Print out the text of every row below word for word, leaving the pictures out.

== Source data ==

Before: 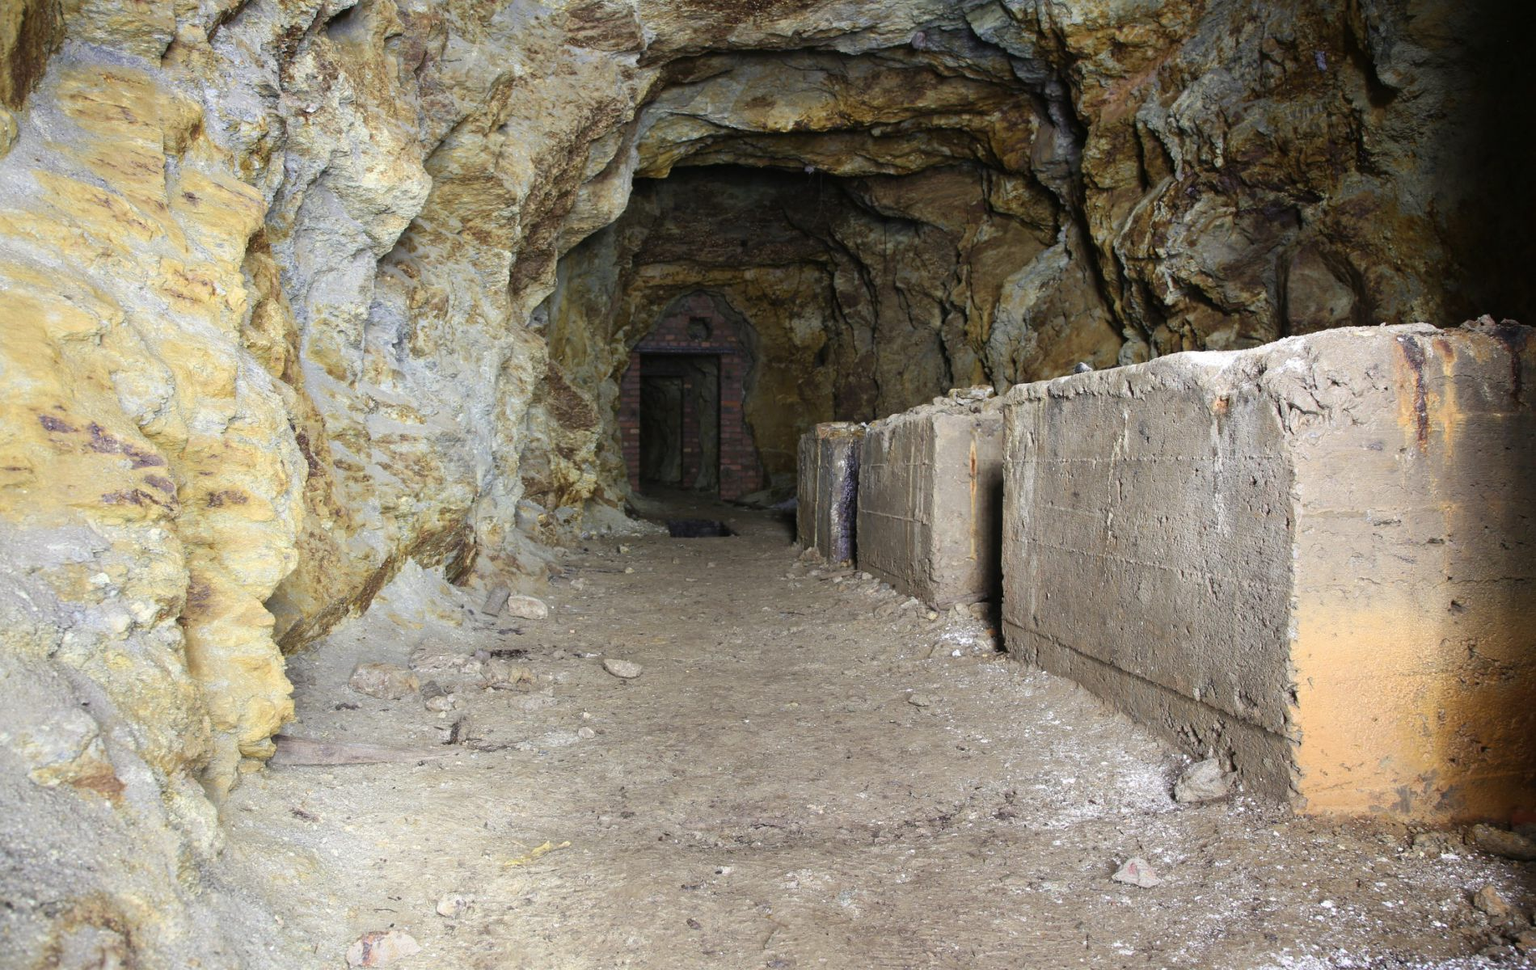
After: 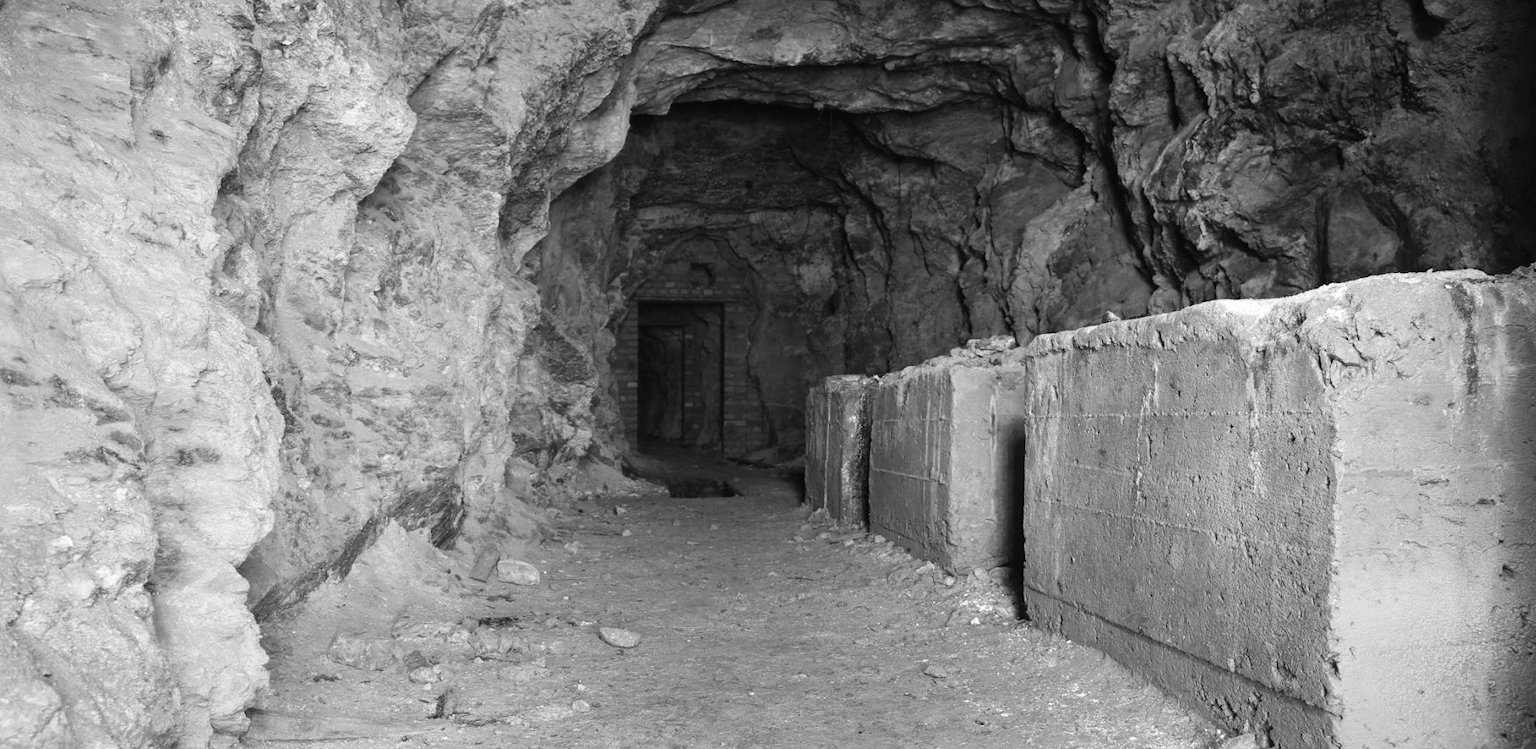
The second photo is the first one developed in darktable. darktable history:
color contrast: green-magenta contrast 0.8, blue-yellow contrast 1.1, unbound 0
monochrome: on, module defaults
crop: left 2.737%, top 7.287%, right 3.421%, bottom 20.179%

===

■ **Task output**
Before: 
After: 
The second photo is the first one developed in darktable. darktable history:
color contrast: green-magenta contrast 0.8, blue-yellow contrast 1.1, unbound 0
monochrome: on, module defaults
crop: left 2.737%, top 7.287%, right 3.421%, bottom 20.179%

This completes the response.